This lithograph from the Chris Berry Collection was used by the Sparks Circus at about the time that John Ringling bought the show as part of his purchase of the American Circus Corporation only a couple of weeks before the stock market crashed in October of 1929. Posters for Sparks Circus are relatively scarce, and this one is no exception.
Sparks was originally known as the “John H. Sparks Old Virginia Shows,” a circus that originally traveled by wagon in the Southern United States.
By the time that World War I started, John’s adopted son Charles Sparks had the circus on rails, and by the mid 1920s its train required 20 railroad cars.

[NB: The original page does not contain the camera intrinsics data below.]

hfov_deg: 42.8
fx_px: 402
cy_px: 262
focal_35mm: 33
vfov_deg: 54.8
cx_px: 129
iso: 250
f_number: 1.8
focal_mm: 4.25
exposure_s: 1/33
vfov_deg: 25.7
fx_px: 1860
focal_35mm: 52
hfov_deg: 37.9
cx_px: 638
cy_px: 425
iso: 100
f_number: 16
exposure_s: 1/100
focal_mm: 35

In the fall of 1928 Charles Sparks sold his show to Henry Gentry who had operated the Gentry Bros. Circus with his brothers…but what Sparks did not know was that Gentry was only working as an agent for Bert Bowers and Jerry Mugivan, owners of the American Circus Corporation. According to circus-lore Sparks was furious as he did not respect Bowers and Mugivan and when they had tried to purchase the show previously he had always refused.

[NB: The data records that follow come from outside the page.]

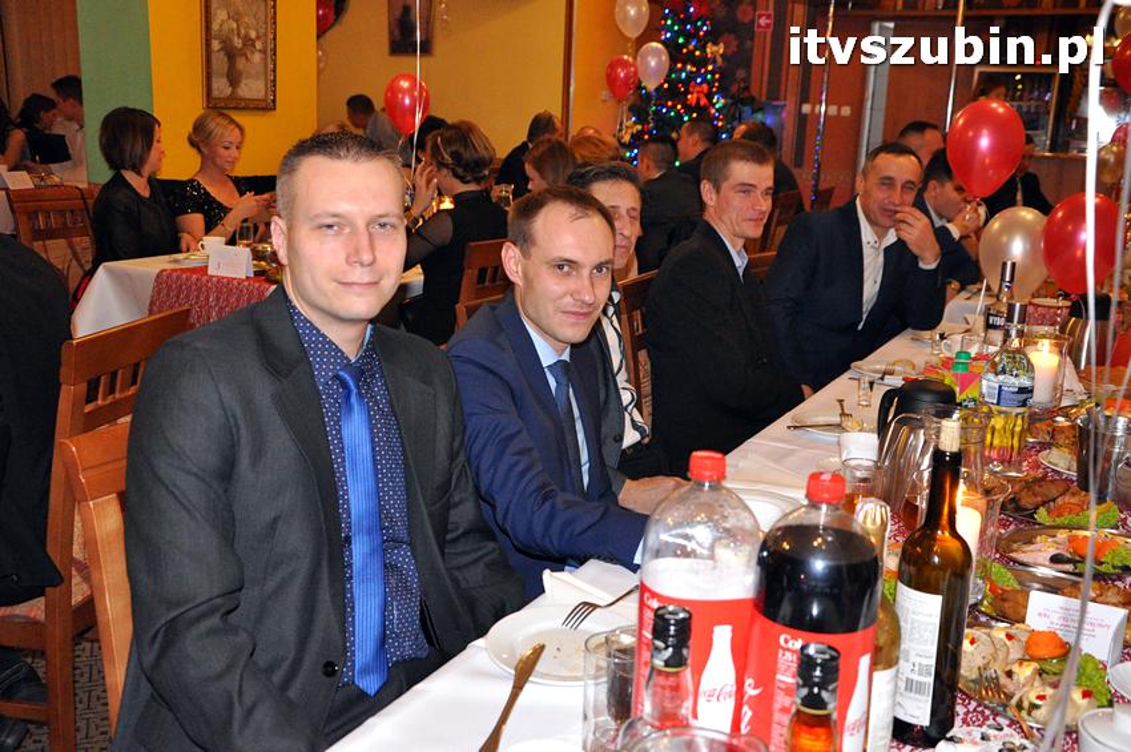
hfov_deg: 51.3
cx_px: 566
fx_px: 1177
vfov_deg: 35.4
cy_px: 376
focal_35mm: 38
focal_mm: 25
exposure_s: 1/60
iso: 2000
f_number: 5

Although the American Circus Corporation had a large winter quarters facility in Peru, Indiana, the Sparks Circus never moved out of its quarters in Macon, Georgia – and the 1929 tour origiginated from there.

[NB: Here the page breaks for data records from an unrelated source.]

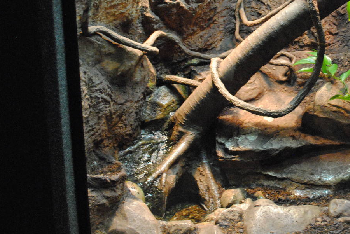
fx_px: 623
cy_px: 61
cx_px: 272
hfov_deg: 30.7
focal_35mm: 64
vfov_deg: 21.1
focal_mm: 24
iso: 1600
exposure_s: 1/25
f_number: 4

When John Ringling took possession of the Sparks Circus as part of the acquisition of the A.C.C. he too kept the show in Macon, and the Sparks train was actually hitched to the Ringling train and taken north toward its first date in Chester, Pennsylvania in May of 1931.
By 1931 The Great Depression was having an effect on John Ringling’s empire and the Sparks Circus of 1931 was much smaller than previous seasons and used recorded music instead of a live band.
Sparks closed its 1931 season in Sarasota and the equipment was stored at the Ringling winter quarters until 1938 when most of the wagons were burned and the scrap iron salvaged.
In 1946 a promoter named James Edgar leased the Sparks title from Ringling for a truck show that he framed that season, and in 1947 Edgar converted his show to rails.
After one season Edgar’s incarnation of the Sparks Circus closed and the title was never used again. Several of the wagons were picked up by the Clyde Beatty Railroad Circus including the ticket wagon that was later put on the chassis of a series of trucks and used for many years by Clyde Beatty-Cole Bros.
-Chris Berry
My Grandfather worked for Sparks Circus as a young man. I have photos if anyone is interested.
Hey Alison, I’m actually producing a show of Elephant’s Graveyard next Spring, the play that revolves around Sparks Circus and tells the story of Mary the elephant. If you have the pictures, I’d absolutely love to see them for better reference of historical accuracy! If you’d like, you could send copies to my email at jacobrubino11@gmail.com!
Wanted to check in and see if you ever saw this comment, Alison! We’d still be very interested in photos!
Very interesting information here. I would like to know more about the original owner John Sparks. Was he from the Sparks brothers and Cousins that migrated from Fareham Hampshire England about 1662. Most settled in Queen Anns County and Frederick County Maryland. Their descendants moved down the Great Wagon Trail into Virginia and my branch went through North Carolina and on to Tennessee. See Sparks Family Tree or Sparks Quarterly.